---- STORED DATA

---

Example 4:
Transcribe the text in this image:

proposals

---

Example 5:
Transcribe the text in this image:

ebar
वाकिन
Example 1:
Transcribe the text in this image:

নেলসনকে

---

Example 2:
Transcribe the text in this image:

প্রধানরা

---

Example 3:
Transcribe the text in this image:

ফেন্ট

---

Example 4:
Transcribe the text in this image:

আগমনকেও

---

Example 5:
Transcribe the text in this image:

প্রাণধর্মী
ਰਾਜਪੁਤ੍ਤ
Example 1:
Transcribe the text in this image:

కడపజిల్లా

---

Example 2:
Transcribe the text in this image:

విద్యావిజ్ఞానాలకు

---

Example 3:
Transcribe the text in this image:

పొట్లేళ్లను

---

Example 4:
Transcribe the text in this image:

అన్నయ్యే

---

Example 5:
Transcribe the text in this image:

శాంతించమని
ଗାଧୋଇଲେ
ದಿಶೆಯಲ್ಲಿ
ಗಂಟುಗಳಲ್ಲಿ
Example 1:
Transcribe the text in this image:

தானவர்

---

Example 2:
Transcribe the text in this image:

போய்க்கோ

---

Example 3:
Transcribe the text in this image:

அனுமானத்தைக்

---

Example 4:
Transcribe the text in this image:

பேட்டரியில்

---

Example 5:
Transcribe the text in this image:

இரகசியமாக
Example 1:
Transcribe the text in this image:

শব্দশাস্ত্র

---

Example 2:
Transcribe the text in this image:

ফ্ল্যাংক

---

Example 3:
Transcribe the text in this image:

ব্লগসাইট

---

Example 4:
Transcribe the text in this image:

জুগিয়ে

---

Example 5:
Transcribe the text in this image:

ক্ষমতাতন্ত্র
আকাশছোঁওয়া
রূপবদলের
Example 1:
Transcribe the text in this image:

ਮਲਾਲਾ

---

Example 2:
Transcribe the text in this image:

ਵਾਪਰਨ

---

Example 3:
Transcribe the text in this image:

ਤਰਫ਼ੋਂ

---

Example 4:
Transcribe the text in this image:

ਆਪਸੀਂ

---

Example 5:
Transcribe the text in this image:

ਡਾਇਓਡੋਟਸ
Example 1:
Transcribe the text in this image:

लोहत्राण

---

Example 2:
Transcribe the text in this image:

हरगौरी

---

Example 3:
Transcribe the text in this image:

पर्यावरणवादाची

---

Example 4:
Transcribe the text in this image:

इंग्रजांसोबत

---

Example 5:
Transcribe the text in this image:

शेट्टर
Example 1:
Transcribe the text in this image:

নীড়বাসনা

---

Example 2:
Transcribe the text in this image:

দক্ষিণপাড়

--------

EXERCISE BRIEF: Each record above needs to be set down again, word for word.

ANSWER BOX:
---

Example 4:
Transcribe the text in this image:

proposals

---

Example 5:
Transcribe the text in this image:

ebar
वाकिन
Example 1:
Transcribe the text in this image:

নেলসনকে

---

Example 2:
Transcribe the text in this image:

প্রধানরা

---

Example 3:
Transcribe the text in this image:

ফেন্ট

---

Example 4:
Transcribe the text in this image:

আগমনকেও

---

Example 5:
Transcribe the text in this image:

প্রাণধর্মী
ਰਾਜਪੁਤ੍ਤ
Example 1:
Transcribe the text in this image:

కడపజిల్లా

---

Example 2:
Transcribe the text in this image:

విద్యావిజ్ఞానాలకు

---

Example 3:
Transcribe the text in this image:

పొట్లేళ్లను

---

Example 4:
Transcribe the text in this image:

అన్నయ్యే

---

Example 5:
Transcribe the text in this image:

శాంతించమని
ଗାଧୋଇଲେ
ದಿಶೆಯಲ್ಲಿ
ಗಂಟುಗಳಲ್ಲಿ
Example 1:
Transcribe the text in this image:

தானவர்

---

Example 2:
Transcribe the text in this image:

போய்க்கோ

---

Example 3:
Transcribe the text in this image:

அனுமானத்தைக்

---

Example 4:
Transcribe the text in this image:

பேட்டரியில்

---

Example 5:
Transcribe the text in this image:

இரகசியமாக
Example 1:
Transcribe the text in this image:

শব্দশাস্ত্র

---

Example 2:
Transcribe the text in this image:

ফ্ল্যাংক

---

Example 3:
Transcribe the text in this image:

ব্লগসাইট

---

Example 4:
Transcribe the text in this image:

জুগিয়ে

---

Example 5:
Transcribe the text in this image:

ক্ষমতাতন্ত্র
আকাশছোঁওয়া
রূপবদলের
Example 1:
Transcribe the text in this image:

ਮਲਾਲਾ

---

Example 2:
Transcribe the text in this image:

ਵਾਪਰਨ

---

Example 3:
Transcribe the text in this image:

ਤਰਫ਼ੋਂ

---

Example 4:
Transcribe the text in this image:

ਆਪਸੀਂ

---

Example 5:
Transcribe the text in this image:

ਡਾਇਓਡੋਟਸ
Example 1:
Transcribe the text in this image:

लोहत्राण

---

Example 2:
Transcribe the text in this image:

हरगौरी

---

Example 3:
Transcribe the text in this image:

पर्यावरणवादाची

---

Example 4:
Transcribe the text in this image:

इंग्रजांसोबत

---

Example 5:
Transcribe the text in this image:

शेट्टर
Example 1:
Transcribe the text in this image:

নীড়বাসনা

---

Example 2:
Transcribe the text in this image:

দক্ষিণপাড়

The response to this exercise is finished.